本文:
資料を利用しやすい形で提供するためには、表示ツールの画像処理用だけでなく、画像の内容を人間の利用者に伝える情報が不可欠です。最小限の情報は各リソースに付与するlabelで得られますが、より詳しい説明文や利用のためのライセンスなどもぜひ知りたいところでしょう。

前回の資料オブジェクト全体に関する情報でも紹介したように、IIIFマニフェストでは、こうした記述、関連付けのためのプロパティをいくつか定義しています。この中で、汎用的なメタデータの記述に使えるmetadataプロパティの記述方法を少し詳しく見ておきましょう。

metadataは、仕様でプロパティとして定義されていない、表示のための情報項目を記述するものです。そのために情報の項目名を示すlabelと項目内容のvalueを対にし、一連の情報を配列として提示します。

例1

"metadata": [
 {
  "label": "Author",
  "value": "歌川広重"
 },
 {
  "label": "Published",
  "value": "嘉永年間"
 }
]...

著者を表すプロパティがあらかじめ定義されていれば、"Author": "歌川広重"と書けるところです。しかしツールに表示を求める(画像処理情報ではない)メタデータ項目は限定的にする必要があるので、代わりに何にでも使えるmetadataを用意しているわけです。

labelは文字列のみですが、valueはHTMLのマークアップを含めることができます(処理系はこの点に注意しなければなりません)。またmetadataはマニフェスト全体だけでなく、個々のカンバスなど他のリソースにも与えることができます。

使用データ:
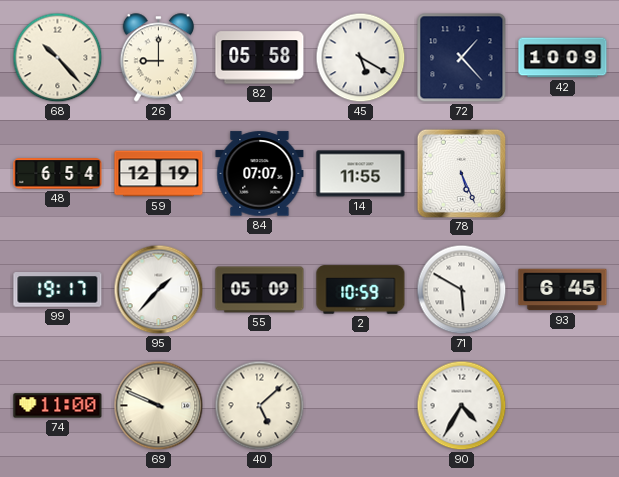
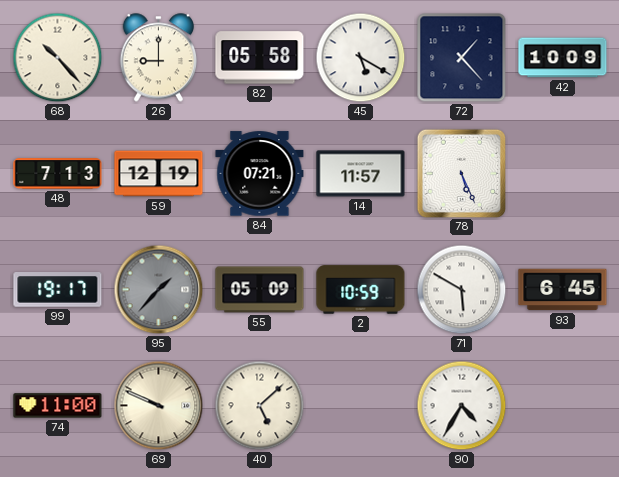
48: 6:54 -> 7:13
84: 07:07 -> 07:21
14: 11:55 -> 11:57
95 dial: white -> grey
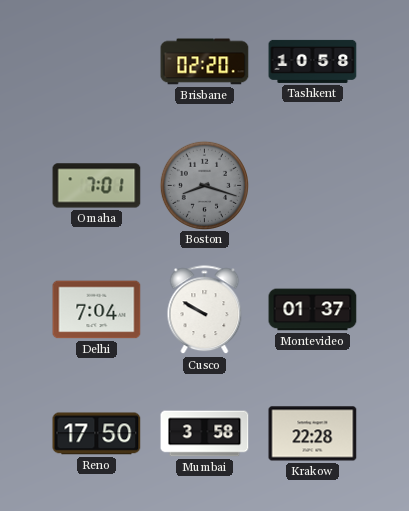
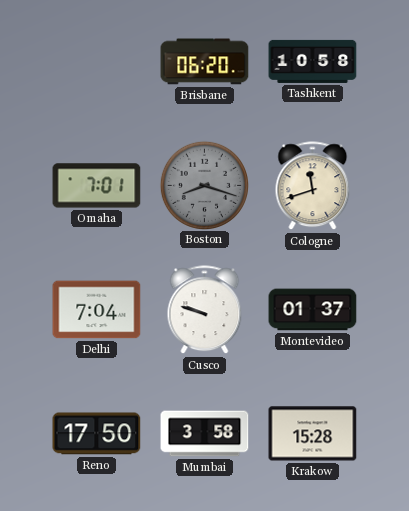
Brisbane: 02:20 -> 06:20
Cologne: none -> 11:42
Cusco: 9:50 -> 9:48
Krakow: 22:28 -> 15:28
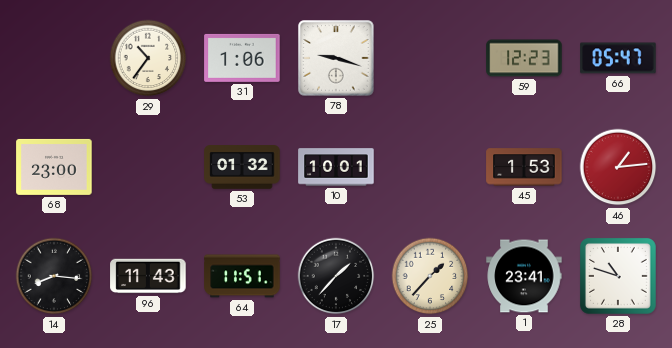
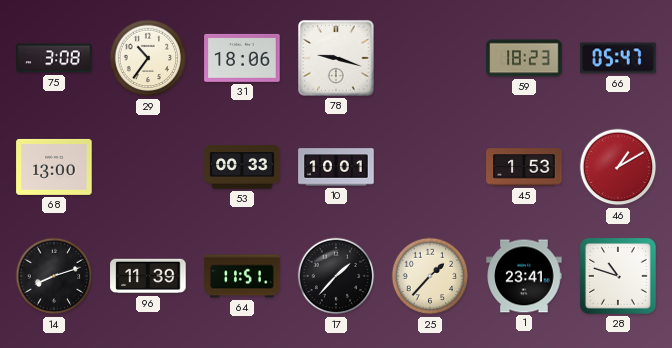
75: none -> 3:08
31: 1:06 -> 18:06
59: 12:23 -> 18:23
68: 23:00 -> 13:00
53: 01:32 -> 00:33
46: 1:14 -> 1:10
14: 8:16 -> 8:12
96: 11:43 -> 11:39
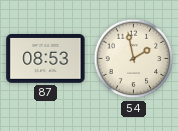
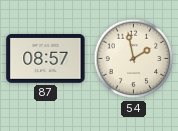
87: 08:53 -> 08:57
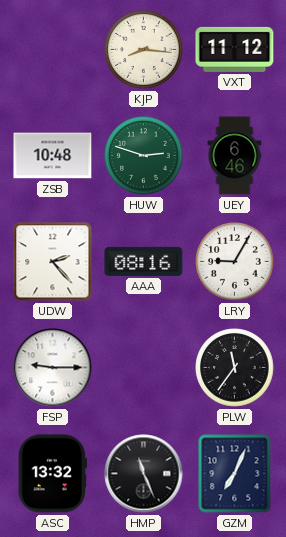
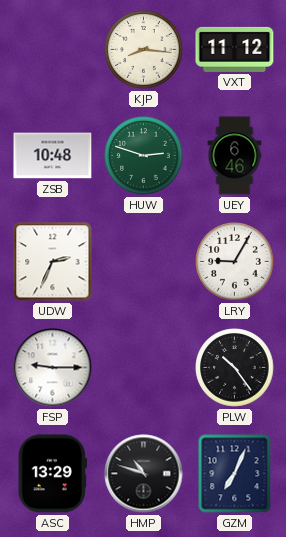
UDW: 2:23 -> 2:34
AAA: 08:16 -> none
PLW: 11:36 -> 10:24
ASC: 13:32 -> 13:29
HMP: 11:26 -> 10:48
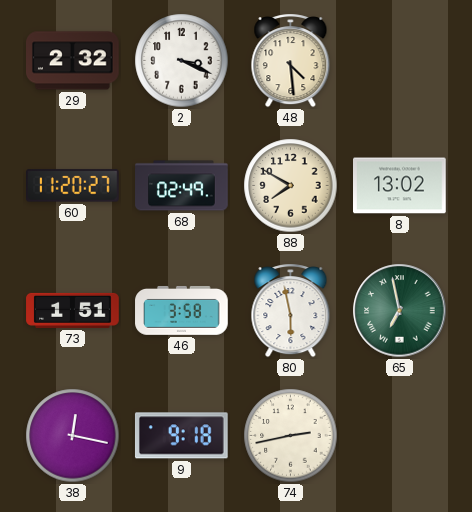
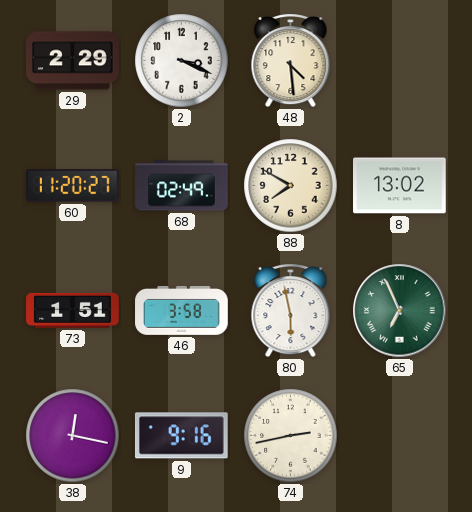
29: 2:32 -> 2:29
65: 6:58 -> 6:56
9: 9:18 -> 9:16
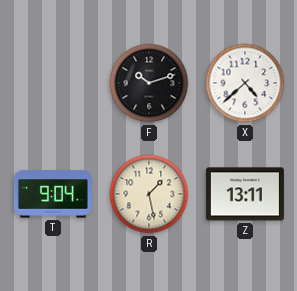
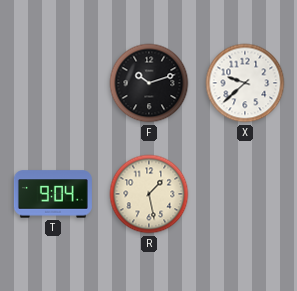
X: 4:38 -> 9:38
Z: 13:11 -> none
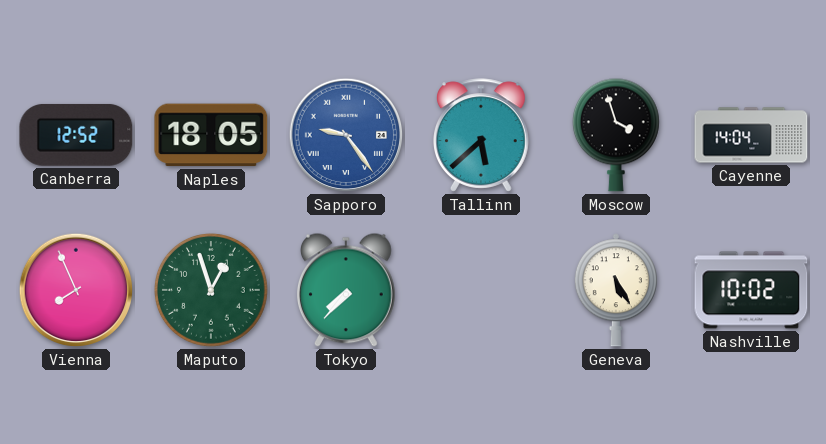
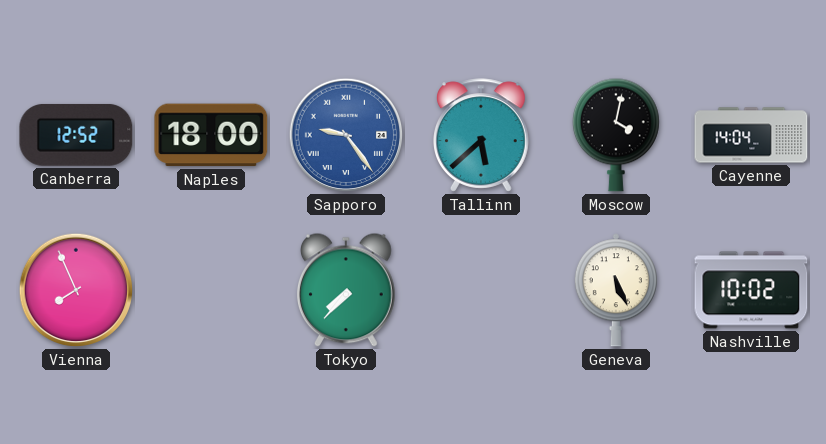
Naples: 18:05 -> 18:00
Moscow: 3:57 -> 4:02
Maputo: 12:57 -> none
Geneva: 5:25 -> 5:26
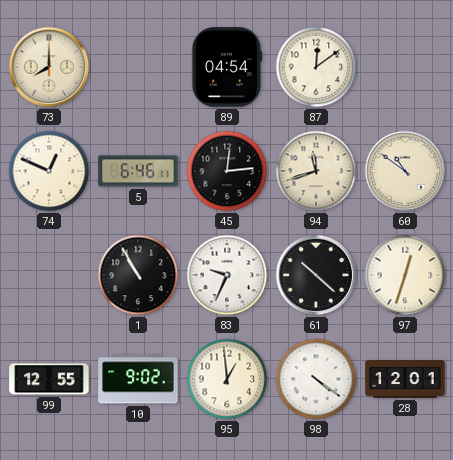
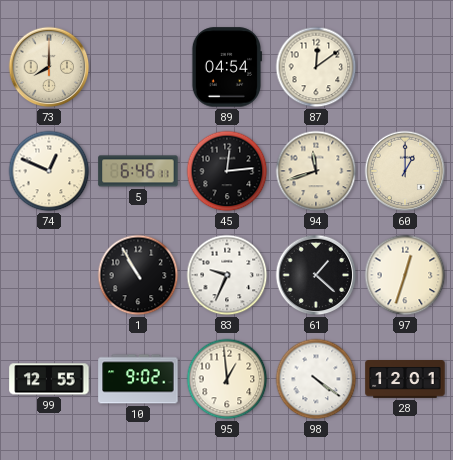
60: 10:51 -> 1:00
61: 10:22 -> 1:22
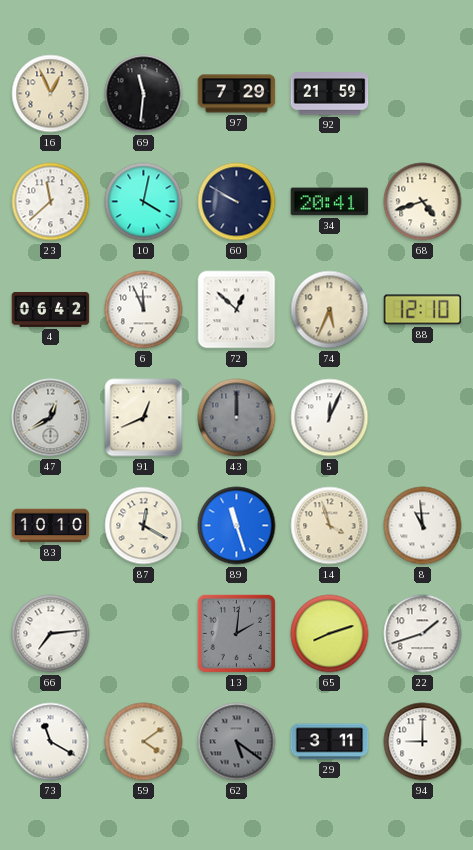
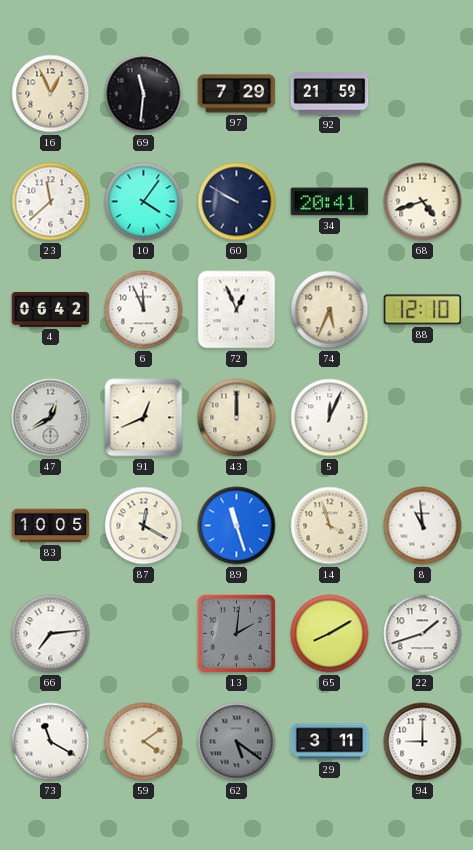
10: 4:02 -> 4:06
72: 12:52 -> 12:56
43 dial: grey -> cream
83: 10:10 -> 10:05
65: 8:12 -> 8:10
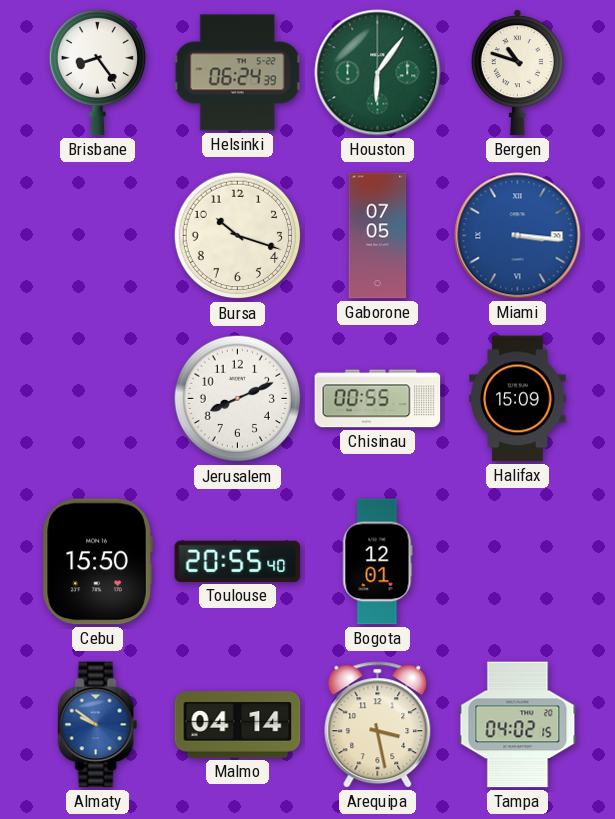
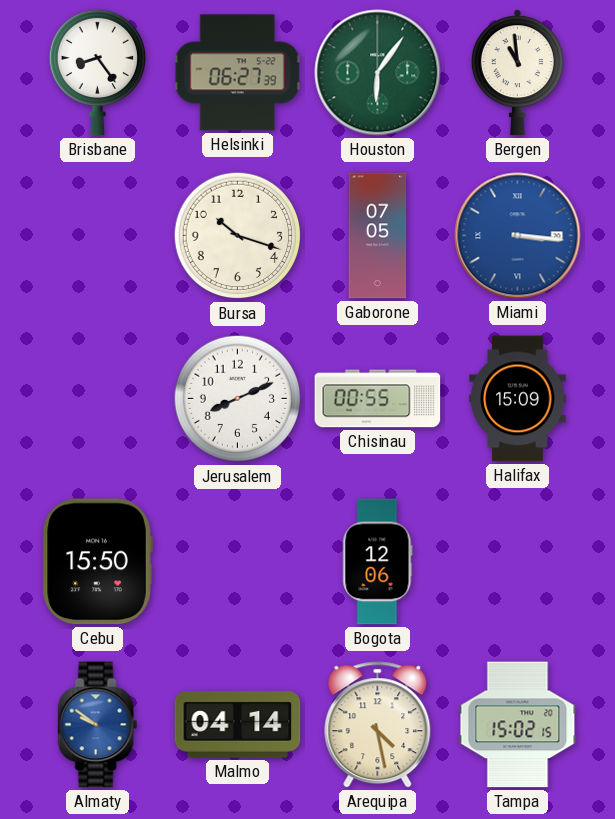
Helsinki: 06:24 -> 06:27
Bergen: 10:48 -> 10:59
Toulouse: 20:55 -> none
Bogota: 12:01 -> 12:06
Arequipa: 3:28 -> 4:28
Tampa: 04:02 -> 15:02
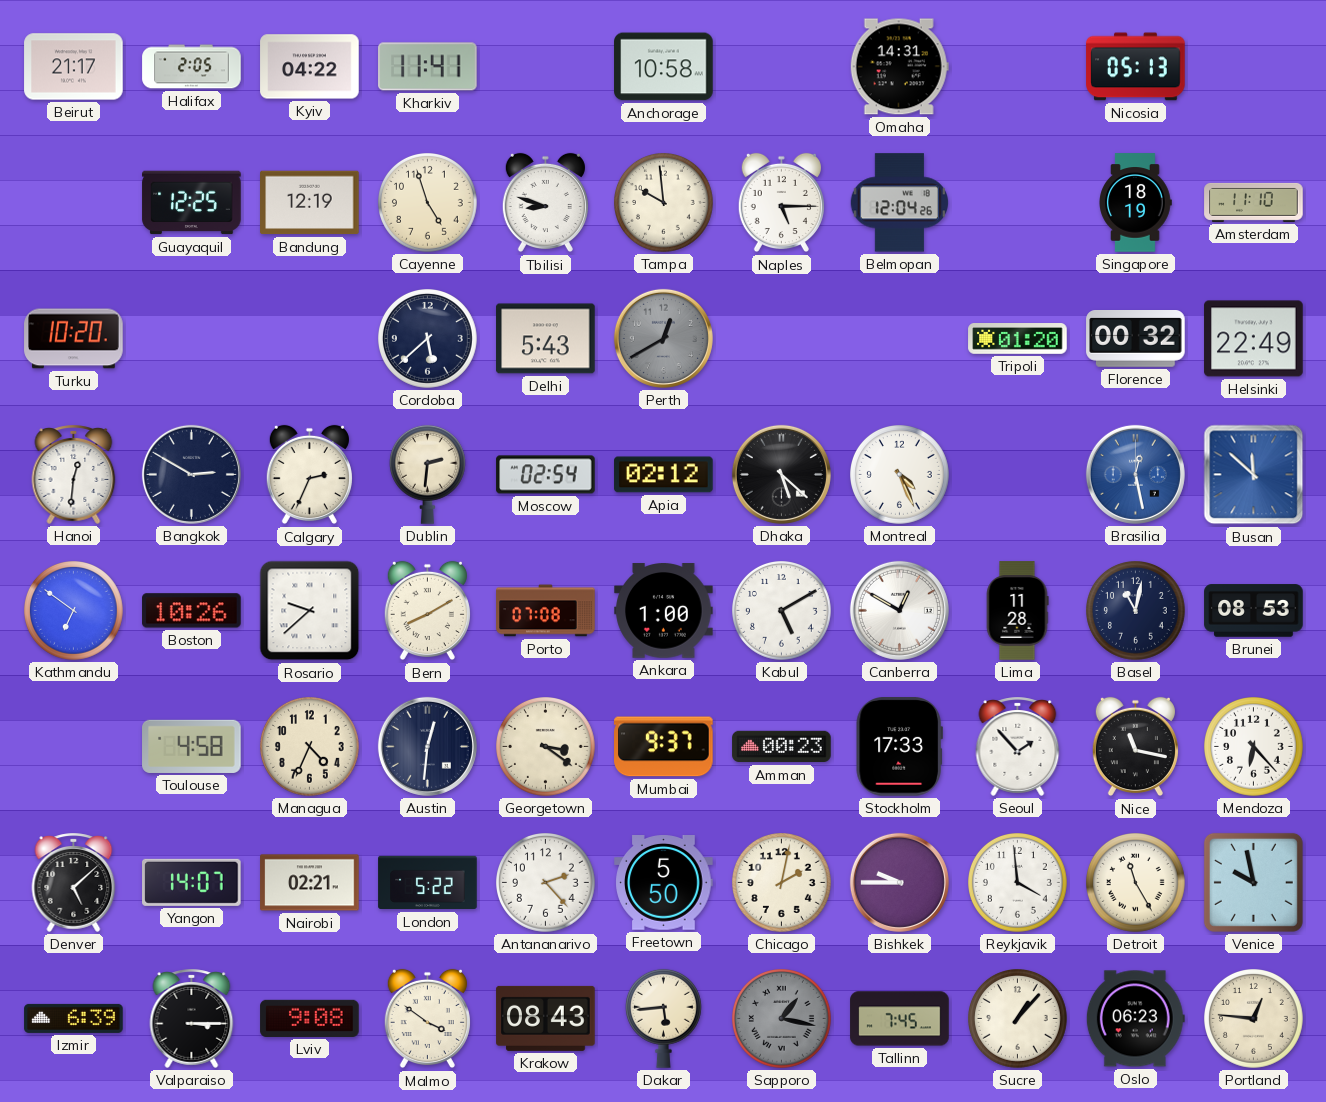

問題:
1. 本文のうち、「資料を利用しやすい形で提供す」から「情報を配列として提示します。」までの部分を、両端の語句も含めて一字一句違えずに書き写してください。
2. 記録の最初の行から「87: 08:53 -> 08:57」を含む行までを、その行も含めてそのまま再掲してください。画像は答えに含めないでください。

練習問題の解答:
1.
資料を利用しやすい形で提供するためには、表示ツールの画像処理用だけでなく、画像の内容を人間の利用者に伝える情報が不可欠です。最小限の情報は各リソースに付与するlabelで得られますが、より詳しい説明文や利用のためのライセンスなどもぜひ知りたいところでしょう。

前回の資料オブジェクト全体に関する情報でも紹介したように、IIIFマニフェストでは、こうした記述、関連付けのためのプロパティをいくつか定義しています。この中で、汎用的なメタデータの記述に使えるmetadataプロパティの記述方法を少し詳しく見ておきましょう。

metadataは、仕様でプロパティとして定義されていない、表示のための情報項目を記述するものです。そのために情報の項目名を示すlabelと項目内容のvalueを対にし、一連の情報を配列として提示します。

2.
48: 6:54 -> 7:13
84: 07:07 -> 07:21
14: 11:55 -> 11:57
95 dial: white -> grey
Brisbane: 02:20 -> 06:20
Cologne: none -> 11:42
Cusco: 9:50 -> 9:48
Krakow: 22:28 -> 15:28
75: none -> 3:08
31: 1:06 -> 18:06
59: 12:23 -> 18:23
68: 23:00 -> 13:00
53: 01:32 -> 00:33
46: 1:14 -> 1:10
14: 8:16 -> 8:12
96: 11:43 -> 11:39
87: 08:53 -> 08:57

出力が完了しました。